The way I understand my feelings and experiences has changed so much pre vs post transition.
I wanted to see what other small misconceptions you all had from pre-transition that you see differently now, or that maybe you wish you had understood before.
There are so many to choose from, but I'll start:
Probably as a coping mechanism I never saw the gendered components to my self-loathing.
For example, I hated my breasts because they were malformed-looking, to me. I would sometimes think, if I were a woman it would be worse (like the same, but larger), but I never once thought having a flat chest would be better. Instead I seemed to need to feel having female breasts would be worse, so I could feel better about my situation.
Or how I always loved how little hair was on my body, but never thought that was abnormal. I never got back hair and only had thin hair on my belly and a small, thin strip on my sternum. I never thought of this in terms of gender, I never thought about how my body ideal was curvy and hairless, or feminine. It bothered me when I was compared to male beauty icons, but I never could quite be honest with myself as to why.
I ignored (or repressed) the gender in everything, but it was still there.
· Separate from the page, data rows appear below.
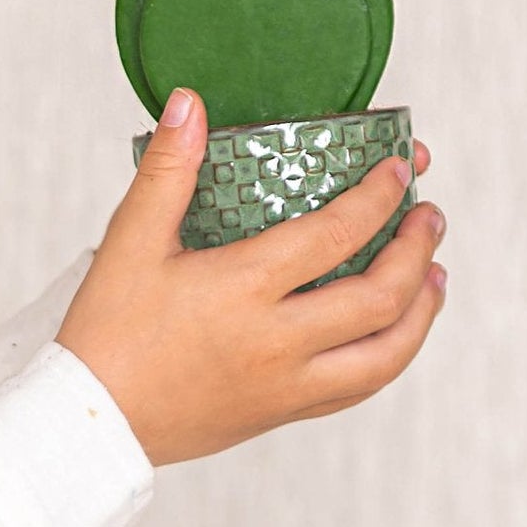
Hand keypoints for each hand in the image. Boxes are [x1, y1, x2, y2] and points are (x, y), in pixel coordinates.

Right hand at [55, 92, 445, 466]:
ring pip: (386, 354)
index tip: (399, 170)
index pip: (335, 234)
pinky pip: (357, 389)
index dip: (378, 197)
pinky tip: (394, 333)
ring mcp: (287, 384)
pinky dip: (389, 356)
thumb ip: (167, 169)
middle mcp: (278, 341)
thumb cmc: (107, 330)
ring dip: (422, 312)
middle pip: (380, 296)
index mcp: (244, 289)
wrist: (91, 423)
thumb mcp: (130, 241)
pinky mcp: (282, 412)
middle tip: (430, 216)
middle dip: (417, 250)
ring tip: (436, 276)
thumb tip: (190, 103)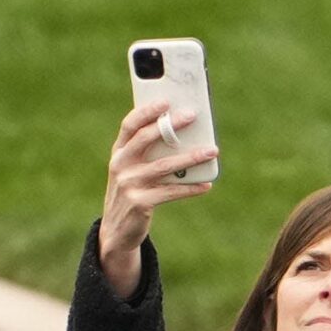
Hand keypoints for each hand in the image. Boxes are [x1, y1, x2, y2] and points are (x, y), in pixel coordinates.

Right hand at [101, 100, 217, 300]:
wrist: (117, 230)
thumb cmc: (133, 190)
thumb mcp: (133, 169)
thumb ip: (150, 151)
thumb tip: (188, 133)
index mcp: (119, 153)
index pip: (129, 126)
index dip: (146, 111)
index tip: (166, 101)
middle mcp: (120, 166)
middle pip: (145, 139)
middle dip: (170, 125)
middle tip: (193, 115)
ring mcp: (128, 185)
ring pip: (164, 166)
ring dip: (191, 157)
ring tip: (213, 151)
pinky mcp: (139, 203)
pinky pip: (171, 192)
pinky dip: (190, 188)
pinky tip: (206, 185)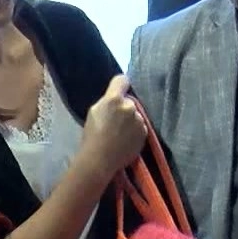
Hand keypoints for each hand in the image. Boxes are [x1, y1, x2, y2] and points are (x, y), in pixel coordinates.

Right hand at [73, 75, 147, 192]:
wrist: (100, 158)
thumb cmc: (92, 135)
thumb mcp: (94, 111)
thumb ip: (107, 100)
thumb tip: (116, 96)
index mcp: (114, 99)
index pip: (122, 80)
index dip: (120, 85)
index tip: (120, 90)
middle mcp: (130, 107)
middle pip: (130, 101)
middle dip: (124, 107)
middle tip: (115, 121)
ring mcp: (139, 120)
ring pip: (136, 115)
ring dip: (131, 120)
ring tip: (120, 133)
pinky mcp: (145, 133)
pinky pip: (141, 127)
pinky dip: (135, 131)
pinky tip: (126, 140)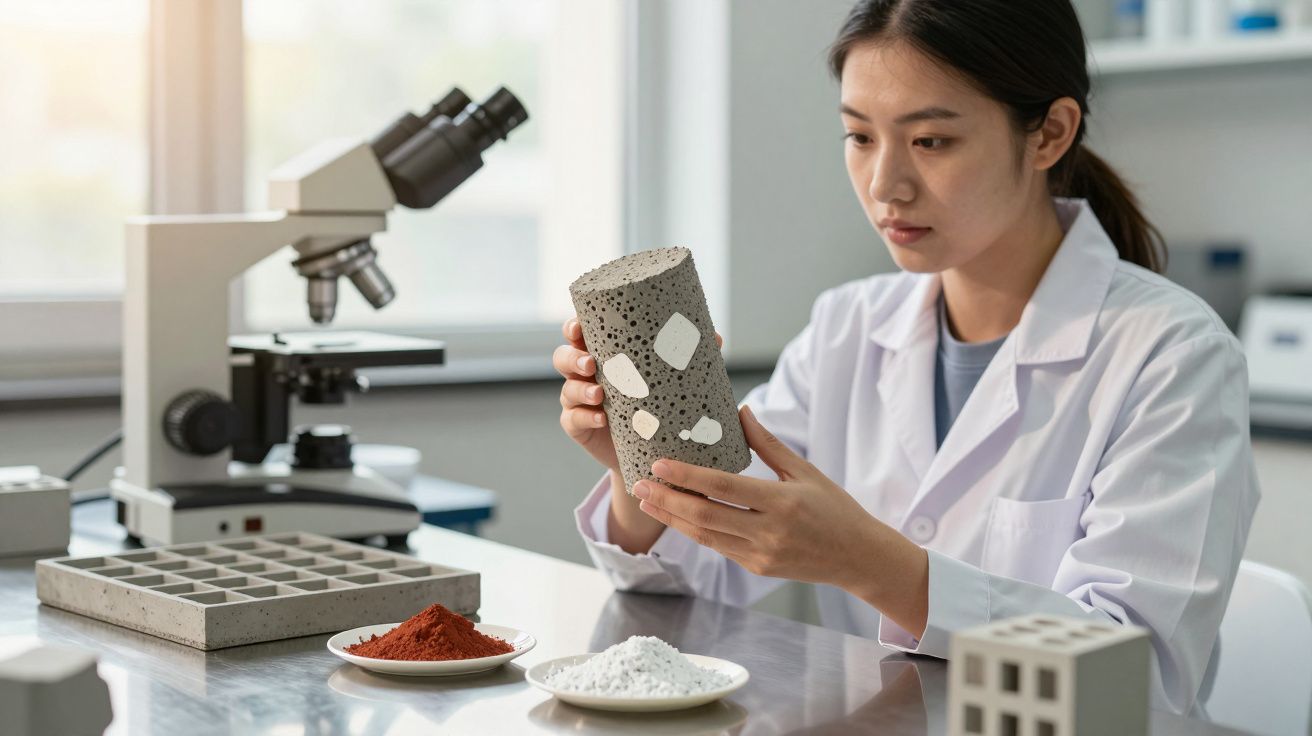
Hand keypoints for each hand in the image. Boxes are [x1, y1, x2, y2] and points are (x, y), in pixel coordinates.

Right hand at [554, 317, 723, 472]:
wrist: (651, 451)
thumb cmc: (658, 405)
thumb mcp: (671, 380)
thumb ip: (687, 358)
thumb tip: (716, 336)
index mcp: (603, 355)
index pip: (579, 334)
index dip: (573, 327)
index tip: (580, 327)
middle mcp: (585, 375)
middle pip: (563, 357)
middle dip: (572, 357)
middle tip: (591, 362)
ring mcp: (579, 402)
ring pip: (566, 388)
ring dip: (579, 388)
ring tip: (599, 393)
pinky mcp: (579, 427)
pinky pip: (572, 419)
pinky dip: (586, 417)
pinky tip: (601, 418)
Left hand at [632, 405, 928, 634]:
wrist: (858, 557)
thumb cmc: (835, 508)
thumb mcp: (805, 471)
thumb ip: (768, 444)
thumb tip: (741, 411)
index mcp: (782, 503)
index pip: (723, 488)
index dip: (687, 477)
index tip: (659, 465)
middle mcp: (769, 532)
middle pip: (704, 516)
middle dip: (666, 500)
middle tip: (638, 484)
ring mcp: (761, 555)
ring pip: (704, 537)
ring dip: (671, 518)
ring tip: (646, 501)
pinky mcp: (757, 568)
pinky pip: (718, 548)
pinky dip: (694, 531)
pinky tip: (675, 516)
So my misconception was about gender itself, I thought of it as primarily social and malleable, and thus was some great social evil, gender was The Enemy or The Problem.
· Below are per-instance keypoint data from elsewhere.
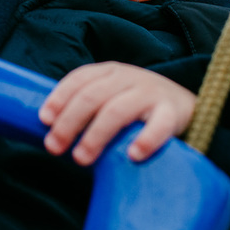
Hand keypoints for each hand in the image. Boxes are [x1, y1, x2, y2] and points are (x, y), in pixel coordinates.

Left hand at [38, 62, 195, 165]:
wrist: (186, 106)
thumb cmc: (137, 107)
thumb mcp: (112, 96)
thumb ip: (88, 107)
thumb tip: (50, 132)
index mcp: (110, 71)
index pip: (80, 78)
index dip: (59, 97)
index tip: (44, 120)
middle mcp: (129, 77)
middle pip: (92, 96)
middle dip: (69, 122)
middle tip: (54, 147)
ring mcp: (151, 93)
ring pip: (118, 110)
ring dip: (95, 135)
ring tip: (81, 158)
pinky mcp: (172, 112)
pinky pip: (159, 125)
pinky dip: (146, 139)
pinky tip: (133, 155)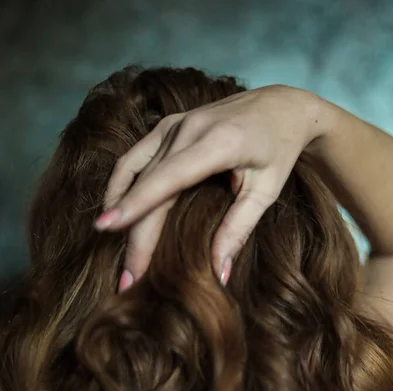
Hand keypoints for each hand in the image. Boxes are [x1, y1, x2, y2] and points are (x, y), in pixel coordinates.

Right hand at [94, 85, 323, 289]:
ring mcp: (173, 124)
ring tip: (111, 246)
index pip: (167, 178)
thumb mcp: (266, 191)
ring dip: (118, 207)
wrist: (280, 106)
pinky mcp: (167, 126)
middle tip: (126, 277)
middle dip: (132, 232)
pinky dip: (120, 184)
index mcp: (217, 142)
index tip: (107, 229)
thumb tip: (220, 275)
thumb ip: (238, 230)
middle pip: (147, 184)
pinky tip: (115, 209)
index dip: (136, 205)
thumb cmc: (278, 150)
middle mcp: (188, 129)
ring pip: (133, 170)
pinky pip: (134, 157)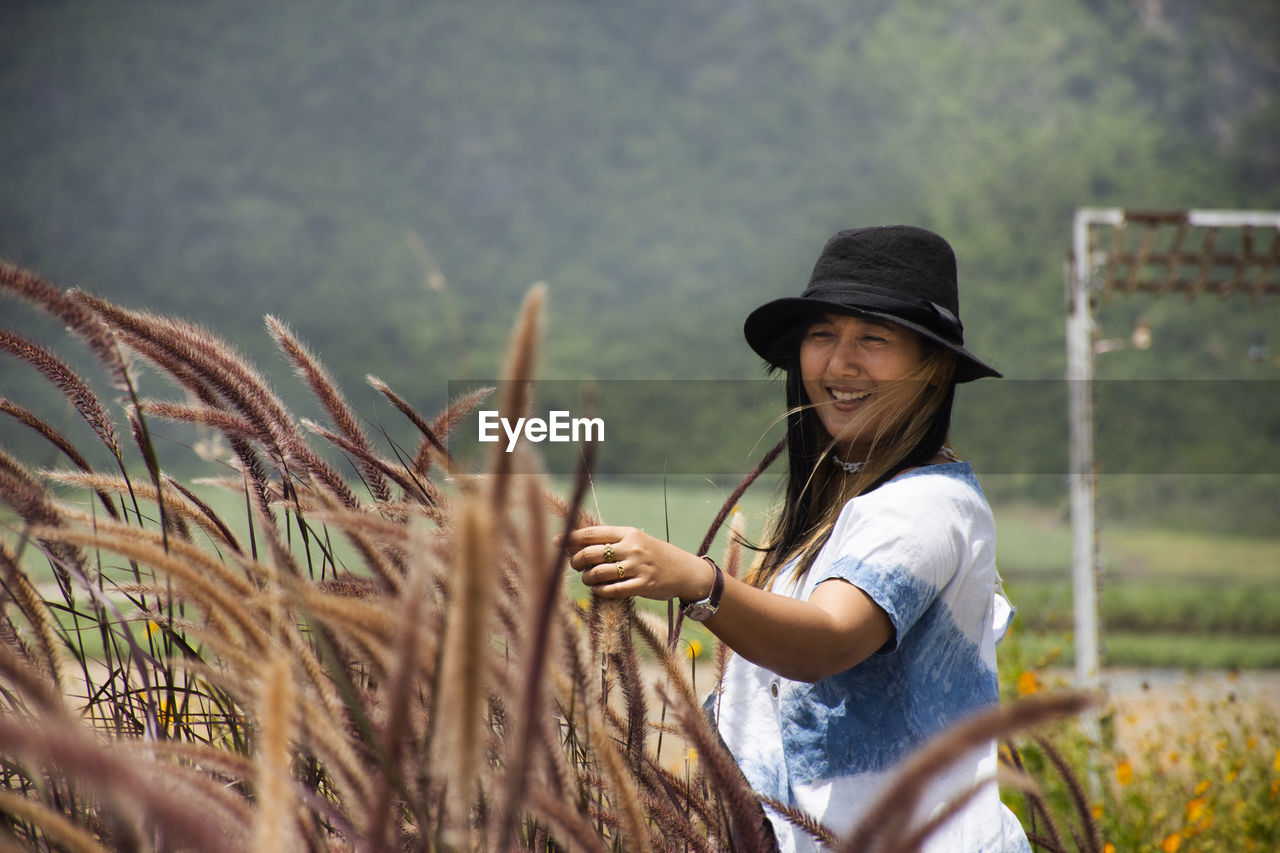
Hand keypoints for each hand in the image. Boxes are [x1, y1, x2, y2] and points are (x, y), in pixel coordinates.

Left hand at [559, 525, 713, 602]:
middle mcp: (631, 547)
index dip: (570, 538)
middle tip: (575, 566)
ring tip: (589, 579)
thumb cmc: (654, 555)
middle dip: (576, 561)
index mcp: (628, 533)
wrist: (684, 571)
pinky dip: (601, 591)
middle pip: (591, 553)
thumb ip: (611, 542)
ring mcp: (637, 567)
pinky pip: (612, 590)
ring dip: (587, 578)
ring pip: (599, 573)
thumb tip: (576, 546)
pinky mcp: (642, 585)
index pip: (592, 533)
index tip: (556, 542)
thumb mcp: (636, 541)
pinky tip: (599, 590)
Now gender is extremely important to me, but before I would say being a man was irrelevant to me, or even obviously unwanted - it was a moral choice, to be a woman was to be a better person in my mind, to abandon a toxic social role in favor of an enlightened one.
Now I think you can't really choose, that we have these implicit gendered feelings that we can't really change, and so being a woman feels good to me because of what I am, and now being a woman is just a precious gift, rather than a moral imperative.
I totally botched this post, I wanted this to be succinct and lost my sense of purpose and have rambled along.